Raw data
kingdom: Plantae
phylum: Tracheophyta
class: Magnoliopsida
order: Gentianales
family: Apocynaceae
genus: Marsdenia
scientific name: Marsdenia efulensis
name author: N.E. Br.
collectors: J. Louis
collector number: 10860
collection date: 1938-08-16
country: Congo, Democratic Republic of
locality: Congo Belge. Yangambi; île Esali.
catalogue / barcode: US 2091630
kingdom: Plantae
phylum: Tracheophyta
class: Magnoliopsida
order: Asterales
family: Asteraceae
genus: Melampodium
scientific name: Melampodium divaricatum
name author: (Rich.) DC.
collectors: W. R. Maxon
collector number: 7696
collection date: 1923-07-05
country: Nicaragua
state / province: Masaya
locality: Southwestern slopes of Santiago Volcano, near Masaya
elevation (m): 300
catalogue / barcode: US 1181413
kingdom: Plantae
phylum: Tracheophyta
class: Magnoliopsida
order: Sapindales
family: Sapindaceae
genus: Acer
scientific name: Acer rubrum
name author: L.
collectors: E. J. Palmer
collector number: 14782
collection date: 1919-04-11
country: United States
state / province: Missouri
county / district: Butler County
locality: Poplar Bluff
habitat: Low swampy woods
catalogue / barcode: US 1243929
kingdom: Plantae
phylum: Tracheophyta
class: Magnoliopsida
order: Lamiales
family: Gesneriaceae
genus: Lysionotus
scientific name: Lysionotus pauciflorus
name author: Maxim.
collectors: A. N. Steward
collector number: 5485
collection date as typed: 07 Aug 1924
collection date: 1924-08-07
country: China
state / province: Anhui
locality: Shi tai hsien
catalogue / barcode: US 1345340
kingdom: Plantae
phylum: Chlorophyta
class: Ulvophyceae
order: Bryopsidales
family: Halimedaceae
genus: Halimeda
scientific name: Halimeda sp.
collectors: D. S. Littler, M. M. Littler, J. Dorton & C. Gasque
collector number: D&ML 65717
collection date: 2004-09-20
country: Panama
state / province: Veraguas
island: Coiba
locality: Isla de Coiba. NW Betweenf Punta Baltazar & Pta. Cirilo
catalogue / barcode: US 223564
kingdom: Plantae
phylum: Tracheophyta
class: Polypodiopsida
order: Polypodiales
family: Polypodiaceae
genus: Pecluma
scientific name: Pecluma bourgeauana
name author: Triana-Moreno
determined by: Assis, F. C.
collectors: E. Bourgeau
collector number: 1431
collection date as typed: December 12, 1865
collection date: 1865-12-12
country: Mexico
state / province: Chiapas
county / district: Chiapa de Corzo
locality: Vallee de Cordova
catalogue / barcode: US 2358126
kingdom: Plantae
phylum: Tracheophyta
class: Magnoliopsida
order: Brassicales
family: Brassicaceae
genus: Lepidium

Your task
Pick out each line of the listing above that contains the word "genus" and copy those lines out.

Written solution
genus: Marsdenia
genus: Melampodium
genus: Acer
genus: Lysionotus
genus: Halimeda
genus: Pecluma
genus: Lepidium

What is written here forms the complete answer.